Your assignment:
Set the records down again exactly, apart from any pictures in them.

Data excerpts
* * * * * * * * *

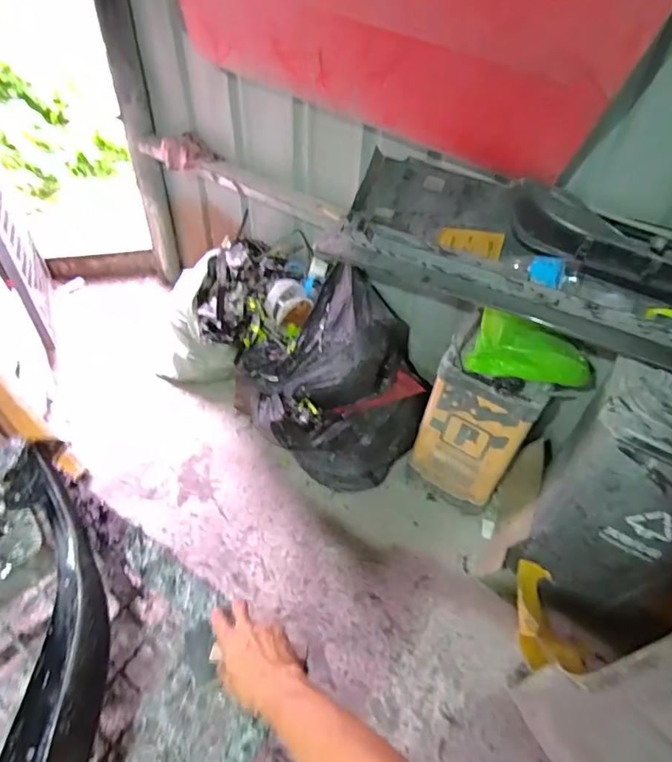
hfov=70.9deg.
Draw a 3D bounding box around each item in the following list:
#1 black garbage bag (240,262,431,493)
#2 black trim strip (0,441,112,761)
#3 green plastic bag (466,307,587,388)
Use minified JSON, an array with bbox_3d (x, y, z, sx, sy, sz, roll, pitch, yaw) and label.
[{"bbox_3d":[0.043,0.000,1.700,0.686,0.512,0.540,-27,54,-27],"label":"black garbage bag"},{"bbox_3d":[-0.347,0.301,0.549,0.141,0.043,0.515,-10,51,-14],"label":"black trim strip"},{"bbox_3d":[0.503,-0.077,1.211,0.300,0.132,0.160,22,49,16],"label":"green plastic bag"}]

* * * * * * * * *

Result for this task:
hfov=70.9deg.
Draw a 3D bounding box around each item in the following list:
#1 black garbage bag (240,262,431,493)
#2 black trim strip (0,441,112,761)
#3 green plastic bag (466,307,587,388)
Use minified JSON, an array with bbox_3d (x, y, z, sx, sy, sz, roll, pitch, yaw) and label.
[{"bbox_3d":[0.043,0.000,1.700,0.686,0.512,0.540,-27,54,-27],"label":"black garbage bag"},{"bbox_3d":[-0.347,0.301,0.549,0.141,0.043,0.515,-10,51,-14],"label":"black trim strip"},{"bbox_3d":[0.503,-0.077,1.211,0.300,0.132,0.160,22,49,16],"label":"green plastic bag"}]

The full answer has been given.